- _EXCERPT PROVIDED_:
Human rights that are present in the form of Civil Rights in the Constitution provide for the abolition of untouchability by forbidding its practice and any discrimination on its basis in Indian society[3]. More importantly, the practice of untouchability in Article 17 has been declared an offence, punishable under law. For this purpose, the Untouchability (Offences) Act, 1955 was passed, which was renamed as Protection of Civil Rights Act, 1955 in the year 1976 making it more comprehensive in nature and wider in extent and scope.

Another civil right is contained in Article 23(1) of the Constitution which prohibits traffic in human beings and begar and other similar forms of forced labour which may include child labour, bonded labour, contract labour etc. Again likewise, the practice of untouchability and prohibited acts in Article 23 (1) have also been declared offence punishable under law. Especially, human trafficking, which is the sale and purchase of human beings like goods. It also includes immoral trafficking in women and girls. Such acts are already punishable under the Indian Penal Code (IPC).[4]

Moreover, it is also regulated by the Suppression of Immoral Traffic in Women and Girls (SITA), 1956. However, under Clause (2) of Article 23, the state is empowered to take compulsory service for public purposes and against that no discrimination is done on its part.[5] Through these clauses, the Constitution of India ensures the protection of civil rights in the State.

Human rights which are present in the form of Political Rights guarantee adult suffrage for the purpose of elections to the House of the People and to the Legislative Assemblies of the States.[6] It ensures that if a person is a citizen of India, sane, above 18 years of age[7], and not convicted of any crime or any corrupt or illegal activity, then that person is a voter regardless of any discrimination[8].

Economic Rights in the Constitution of India include the Right to Property[9], which ensures that no person shall be deprived of his property without the authority of law. This means that private property may be acquired only by the law made by the legislature and not by any executive order or ordinance. Any illegal eviction made even by the Government is not justified and permissible.[10] Further, in case, if it is necessary for the State to acquire a particular land from a private person then it should be done with due care and caution otherwise it leads to the violation of this right.[11]

Other provisions relating to the Right to Property include Freedom of Trade and Commerce[12], providing free trade, commerce and intercourse throughout the territory of India.[13] The concept of economic justice can be considered as well in this category which is to be provided by the State. These include policy-making by the State on the ownership and control of the material resources of the community which is to be distributed to subserve the common good;[14] and, that the operation of the economic system does not result in the concentration of wealth. Thus, economic justice is founded on the Doctrine of Distributive Justice which emanates from reading Articles 38, 39 and 46 together.

Statutory Rights

In addition to Constitutional rights, India also provides for human and fundamental rights through statutes. Moreover, it also provides for certain rights as recognised by the Judiciary. For instance, the Right to Information Act 2005 gives the Right to Information as a fundamental right deriving strength from Article 19(1)(a) which enshrines the Right to Freedom of Speech and Expression. In fact, this right is founded on the Right to Know, which ultimately inspired the lawmakers to make the Right to Information as a Fundamental Right.

- _EXERCISE TASK 1_: In the records, from the line with "state / province: California" to the line with "scientific name: Selaginella marginata", including both of those lines, replace "collector number" with "collection number" and give the lines again with everything else unchanged.

- _TASK INPUTS_:
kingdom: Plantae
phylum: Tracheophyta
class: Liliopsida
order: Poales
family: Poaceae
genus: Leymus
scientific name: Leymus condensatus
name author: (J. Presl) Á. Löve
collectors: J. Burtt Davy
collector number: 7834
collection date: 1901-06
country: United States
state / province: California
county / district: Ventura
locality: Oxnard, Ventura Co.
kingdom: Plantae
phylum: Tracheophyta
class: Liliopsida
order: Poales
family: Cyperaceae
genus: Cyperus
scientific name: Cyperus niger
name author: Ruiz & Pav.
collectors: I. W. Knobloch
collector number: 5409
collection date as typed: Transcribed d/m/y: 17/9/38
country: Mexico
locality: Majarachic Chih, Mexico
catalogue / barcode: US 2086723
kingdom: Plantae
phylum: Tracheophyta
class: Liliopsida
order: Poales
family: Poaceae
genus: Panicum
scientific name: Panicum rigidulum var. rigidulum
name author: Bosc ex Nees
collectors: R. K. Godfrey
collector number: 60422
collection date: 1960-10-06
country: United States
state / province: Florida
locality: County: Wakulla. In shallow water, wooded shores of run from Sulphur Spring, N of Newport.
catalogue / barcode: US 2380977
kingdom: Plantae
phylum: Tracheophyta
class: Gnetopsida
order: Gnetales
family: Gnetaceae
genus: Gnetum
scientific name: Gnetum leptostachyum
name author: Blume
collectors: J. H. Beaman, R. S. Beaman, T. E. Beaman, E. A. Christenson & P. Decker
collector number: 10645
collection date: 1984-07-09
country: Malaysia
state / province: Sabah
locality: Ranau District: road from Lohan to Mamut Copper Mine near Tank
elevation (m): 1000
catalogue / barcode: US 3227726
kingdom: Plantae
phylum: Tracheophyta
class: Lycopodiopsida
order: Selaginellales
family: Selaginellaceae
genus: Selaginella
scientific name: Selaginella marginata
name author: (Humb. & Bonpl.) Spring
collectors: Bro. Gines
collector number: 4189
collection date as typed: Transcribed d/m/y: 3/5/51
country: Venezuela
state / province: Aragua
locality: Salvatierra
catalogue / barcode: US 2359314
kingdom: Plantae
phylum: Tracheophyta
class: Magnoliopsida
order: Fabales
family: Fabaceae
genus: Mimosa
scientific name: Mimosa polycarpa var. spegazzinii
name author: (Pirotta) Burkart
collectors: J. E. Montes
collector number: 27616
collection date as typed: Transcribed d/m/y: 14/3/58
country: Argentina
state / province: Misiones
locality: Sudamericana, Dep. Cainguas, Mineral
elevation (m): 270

- _EXERCISE TASK 2_: Copy the passage on human rights in India word for word, from "In addition to" to "a Fundamental Right.".

- _PROBLEM SOLUTION 1_:
state / province: California
county / district: Ventura
locality: Oxnard, Ventura Co.
kingdom: Plantae
phylum: Tracheophyta
class: Liliopsida
order: Poales
family: Cyperaceae
genus: Cyperus
scientific name: Cyperus niger
name author: Ruiz & Pav.
collectors: I. W. Knobloch
collection number: 5409
collection date as typed: Transcribed d/m/y: 17/9/38
country: Mexico
locality: Majarachic Chih, Mexico
catalogue / barcode: US 2086723
kingdom: Plantae
phylum: Tracheophyta
class: Liliopsida
order: Poales
family: Poaceae
genus: Panicum
scientific name: Panicum rigidulum var. rigidulum
name author: Bosc ex Nees
collectors: R. K. Godfrey
collection number: 60422
collection date: 1960-10-06
country: United States
state / province: Florida
locality: County: Wakulla. In shallow water, wooded shores of run from Sulphur Spring, N of Newport.
catalogue / barcode: US 2380977
kingdom: Plantae
phylum: Tracheophyta
class: Gnetopsida
order: Gnetales
family: Gnetaceae
genus: Gnetum
scientific name: Gnetum leptostachyum
name author: Blume
collectors: J. H. Beaman, R. S. Beaman, T. E. Beaman, E. A. Christenson & P. Decker
collection number: 10645
collection date: 1984-07-09
country: Malaysia
state / province: Sabah
locality: Ranau District: road from Lohan to Mamut Copper Mine near Tank
elevation (m): 1000
catalogue / barcode: US 3227726
kingdom: Plantae
phylum: Tracheophyta
class: Lycopodiopsida
order: Selaginellales
family: Selaginellaceae
genus: Selaginella
scientific name: Selaginella marginata

- _PROBLEM SOLUTION 2_:
In addition to Constitutional rights, India also provides for human and fundamental rights through statutes. Moreover, it also provides for certain rights as recognised by the Judiciary. For instance, the Right to Information Act 2005 gives the Right to Information as a fundamental right deriving strength from Article 19(1)(a) which enshrines the Right to Freedom of Speech and Expression. In fact, this right is founded on the Right to Know, which ultimately inspired the lawmakers to make the Right to Information as a Fundamental Right.